До меня доходит, что они повесили мою маму.
Сбегается чуть ли не вся школа. Учитель физкультуры со шваброй пытается достать шарик, но тот уже прилепился к потолку. Физрук идет в спортзал, приносит шест. Из стола и стульев делает пирамиду, забирается на нее. Долго пытается пырнуть шарик, как пикой. Потеха.
Вечером перед сном я плачу от обиды – почему мама никого не наказала? Она говорит мне, гладя по голове:
– Тот, кто это сделал, и тот, кто смеялся, когда-нибудь поймут, как глупо и нехорошо они поступили. И им будет стыдно.
Я плачу, потому что не верю ей.
Помню, я дал себе слово, что никогда не буду работать в школе.
А потом, уйдя из «Ровесника», преподавал. И сына тоже взял к себе.

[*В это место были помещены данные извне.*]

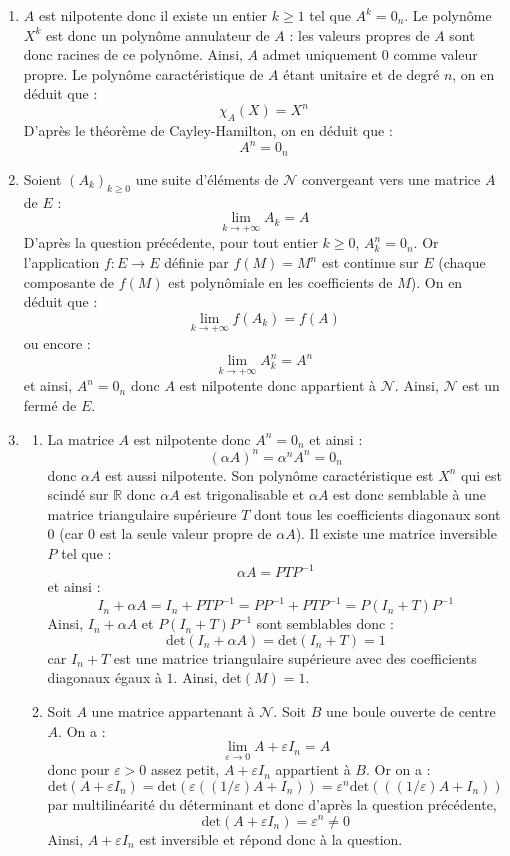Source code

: \documentclass[a4paper,10pt]{report}
\begin{document}
\begin{enumerate}
\item $A$ est nilpotente donc il existe un entier $k \geq 1$ tel que $A^k=0_n$. Le polynôme $X^k$ est donc un polynôme annulateur de $A$ : les valeurs propres de $A$ sont donc racines de ce polynôme. Ainsi, $A$ admet uniquement $0$ comme valeur propre. Le polynôme caractéristique de $A$ étant unitaire et de degré $n$, on en déduit que :
$$ \chi_A(X)=X^n$$
D'après le théorème de Cayley-Hamilton, on en déduit que :
$$ A^n=0_n$$
\item Soient $(A_k)_{k \geq 0}$ une suite d'éléments de $\mathcal{N}$ convergeant vers une matrice $A$ de $E$ :
$$ \lim_{k \rightarrow + \infty} A_k = A$$
D'après la question précédente, pour tout entier $k \geq 0$, $A_k^n=0_n$. Or l'application $f : E \rightarrow E$ définie par $f(M)=M^n$ est continue sur $E$ (chaque composante de $f(M)$ est polynômiale en les coefficients de $M$). On en déduit que :
$$ \lim_{k \rightarrow + \infty} f(A_k) = f(A)$$
ou encore :
$$ \lim_{k \rightarrow + \infty} A_k^n = A^n$$
et ainsi, $A^n=0_n$ donc $A$ est nilpotente donc appartient à $\mathcal{N}$. Ainsi, $\mathcal{N}$ est un fermé de $E$.
\item

\begin{enumerate}
\item La matrice $A$ est nilpotente donc $A^n=0_n$ et ainsi :
$$( \alpha A)^n = \alpha^n A^n = 0_n$$
donc $\alpha A$ est aussi nilpotente. Son polynôme caractéristique est $X^n$ qui est scindé sur $\mathbb{R}$ donc $\alpha A$ est trigonalisable et $\alpha A$ est donc semblable à une matrice triangulaire supérieure $T$ dont tous les coefficients diagonaux sont $0$ (car $0$ est la seule valeur propre de $\alpha A$). Il existe une matrice inversible $P$ tel que :
$$ \alpha A = P TP^{-1}$$
et ainsi :
$$ I_n+ \alpha A = I_n + PTP^{-1} = PP^{-1}+ PTP^{-1} = P(I_n+ T)P^{-1}$$
Ainsi, $I_n+ \alpha A$ et $P(I_n+ T)P^{-1}$ sont semblables donc :
$$ \textrm{det}(I_n+ \alpha A) = \textrm{det}(I_n+ T)=1$$
car $I_n+T$ est une matrice triangulaire supérieure avec des coefficients diagonaux égaux à $1$.
Ainsi, $\textrm{det}(M)=1$.
\item Soit $A$ une matrice appartenant à $\mathcal{N}$. Soit $B$ une boule ouverte de centre $A$. On a :
$$ \lim_{\varepsilon \rightarrow 0} A+ \varepsilon I_n = A$$
donc pour $\varepsilon>0$ assez petit, $A+ \varepsilon I_n$ appartient à $B$. Or on a :
$$ \textrm{det}(A+ \varepsilon I_n) = \textrm{det}(\varepsilon((1/\varepsilon)A+  I_n)) = \varepsilon^n \textrm{det}(((1/\varepsilon)A+  I_n))$$
par multilinéarité du déterminant et donc d'après la question précédente,
$$ \textrm{det}(A+ \varepsilon I_n)  = \varepsilon^n \neq 0$$
Ainsi, $A+ \varepsilon I_n$ est inversible et répond donc à la question.


\end{enumerate}
\end{enumerate}
\end{document}
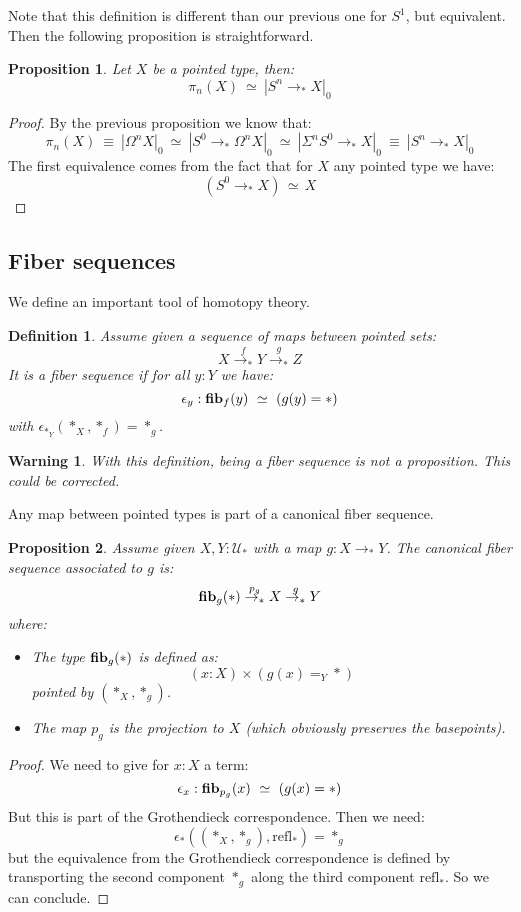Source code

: \documentclass{article}
\newcommand{\sse}[1]{\medbreak \subsection{#1}}
\newcommand{\U}{{\mathcal U}}
\renewcommand{\r}{\rightarrow}
\newcommand{\refl}{\mathrm{refl}}
\newcommand{\fib}{\mathrm{\bf fib}}
\newtheorem{definition}{Definition}
\newtheorem{proposition}{Proposition}
\newtheorem{warning}{\danger Warning}
\begin{document}
Note that this definition is different than our previous one for $S^1$, but equivalent. Then the following proposition is straightforward.

\begin{proposition}
Let $X$ be a pointed type, then:
\[\pi_n(X) \ \simeq \ |S^n\r_* X|_0\]
\end{proposition}
\begin{proof}
By the previous proposition we know that:
\[\pi_n(X) \ \equiv\ |\Omega^nX|_0 \ \simeq \ |S^0\r_*\Omega^nX|_0\ \simeq\ |\Sigma^nS^0\r_*X|_0 \ \equiv\ |S^n\r_*X|_0\]
The first equivalence comes from the fact that for $X$ any pointed type we have: 
\[(S^0\r_*X)\, \simeq\, X\]
\end{proof}


\sse{Fiber sequences}

We define an important tool of homotopy theory.

\begin{definition}
Assume given a sequence of maps between pointed sets:
\[X \overset{f}{\r_*} Y\overset{g}{\r_*} Z\]
It is a fiber sequence if for all $y:Y$ we have:
\[\epsilon_y : \fib_f(y) \ \simeq\ (g(y)=*)\]
with $\epsilon_{*_Y}(*_X,*_f) = *_g$.
\end{definition}

\begin{warning}
With this definition, being a fiber sequence is not a proposition. This could be corrected. 
\end{warning}

Any map between pointed types is part of a canonical fiber sequence.

\begin{proposition}
Assume given $X,Y:\U_*$ with a map $g:X\r_* Y$. The canonical fiber sequence associated to $g$ is:
\[\fib_g(*) \overset{p_g}{\r_*} X \overset{g}{\r_*} Y\]
where:
\begin{itemize}
\item The type $\fib_g(*)$ is defined as:
\[(x:X)\times (g(x)=_Y*)\] 
pointed by $(*_X,*_g)$.
\item The map $p_g$ is the projection to $X$ (which obviously preserves the basepoints).
\end{itemize}
\end{proposition}
\begin{proof}
We need to give for $x:X$ a term: 
\[\epsilon_x : \fib_{p_g}(x)\ \simeq\ (g(x)=*)\]
But this is part of the Grothendieck correspondence. Then we need: 
\[\epsilon_*((*_X,*_g),\refl_{*}) = *_g\]
but the equivalence from the Grothendieck correspondence is defined by transporting the second component $*_g$ along the third component  $\refl_{*}$. So we can conclude.
\end{proof}
\end{document}
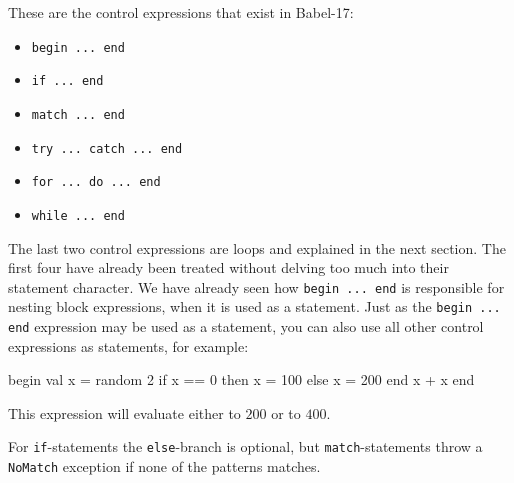 \documentclass[11pt]{amsart}
\newcommand{\babelsrc}[1] {\lstinline!#1!}
\begin{document}
These are the control expressions that exist in Babel-17:
\begin{itemize}
\item \babelsrc{begin ... end}
\item \babelsrc{if ... end}
\item \babelsrc{match ... end}
\item \babelsrc{try ... catch ... end}
\item \babelsrc{for ... do ... end}
\item \babelsrc{while ... end}
\end{itemize}
The last two control expressions are loops and explained in the next section. The first four have already been treated without delving too much into their statement character. We have already seen how  \babelsrc{begin ... end} is responsible for nesting block expressions, when it is used as a statement.  Just as  the \babelsrc{begin ... end} expression may be used as a statement, 
you can also use all other control expressions as statements, for example:
\begin{babellisting}
begin
  val x = random 2
  if x == 0 then
    x = 100
  else
    x = 200
  end
  x + x
end
\end{babellisting}
This expression will evaluate either to $200$ or to $400$.

For \babelsrc{if}-statements the \babelsrc{else}-branch is optional, but \babelsrc{match}-statements throw a \babelsrc{NoMatch} exception if none of the patterns matches. 
\end{document}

На эту квартиру на Пушке мы тогда переехали, поменявшись с каким-то алкоголиком. Кроме нас там был еще один жилец. Наш сосед-репетитор, учитель на пенсии по выслуге лет, показался мне сперва забавным неряшливым чудаком. Он жил в двух комнатах со своей матерью, но та умерла, и теперь обе комнаты были впритык уставлены столами, за которыми сидели ученики. Ни детей, ни жены у него не было. Матвей Андреевич не гнушался ничем: готовил к вступительным экзаменам, натаскивал на сочинение, накачивал второгодников, развивал речь у малышей. Одно время к нему ходил какой-то недоразвитый великовозрастный детина с вечно потной головой, Матвей Андреевич показывал ему картинки. Я хорошо его запомнил, потому что тогда я еще раздевался в коридоре, вешая пальто и шапку на общую вешалку у дверей. И вот однажды утром, собираясь уходить, я своей новой ушанки там не обнаружил, но вместо нее висела – такой же черный кролик – шапка того, ненормального, невероятно вонючая и осклизлая изнутри. На улице был мороз – стояли новогодние холода 79-го года – делать было нечего, я торопился и нахлобучил на себя эту прокисшую шкурку. И чего я вдруг вспомнил ту шапку с чужой потливой головы? Сам не знаю. Она мне потом несколько раз снилась. Будто я хочу снять ее с себя – и не могу.
Не знаю, чем Матвей Андреевич болел, но все его шкафы были забиты полиэтиленовыми мешочками со всевозможными лекарствами, уже годами просроченными. От него всегда исходил легкий аптечный запах. Он никогда себе не готовил, питался какими-то консервами, но при этом накрывал стол с ножом, вилкой и салфеткой. Он ежедневно убирался, но весь мусор загребал щеткой просто под кровать. Принимал ванну каждое утро, но полотенце менял, наверно, раз в год – оно воняло на всю ванную.
И конечно, носки. У него на всех носках были дырки, зиявшие из шлепанцев, и на пальцах и на пятках.
Он был каким-то жалким.
А ученики шли валом, потому что за уроки он брал всегда дешевле всех других репетиторов.
Матвей Андреевич мне не нравился все больше и больше, и наверно, это было взаимно. Однажды я чистил зубы, а он заглянул в ванную и возмутился, что я чищу зубы его щеткой. Не знаю, как так получилось, что мы пользовались с ним одной щеткой, и, наверно, уже давно – меня в ту секунду чуть не стошнило.
Время от времени я делился с мамой моими, наверно, излишне резкими наблюдениями над соседом, но она отмалчивалась.
И вот, вернувшись после стройотряда, я вдруг от нее услышал:
– Мне нужно с тобой поговорить.
Она была совсем не похожа на себя, я такую ее не знал – смущенную, растерянную.
– Что случилось?
– Понимаешь… Дело в том, что… Короче говоря, мы с Матвеем Андреевичем… Мы хотим пожениться.
Я опешил. Кажется, впервые в жизни я подумал о том, какой одинокий человек моя мама – при всей ее школе и сотнях людей, с которыми она каждый день имела дело.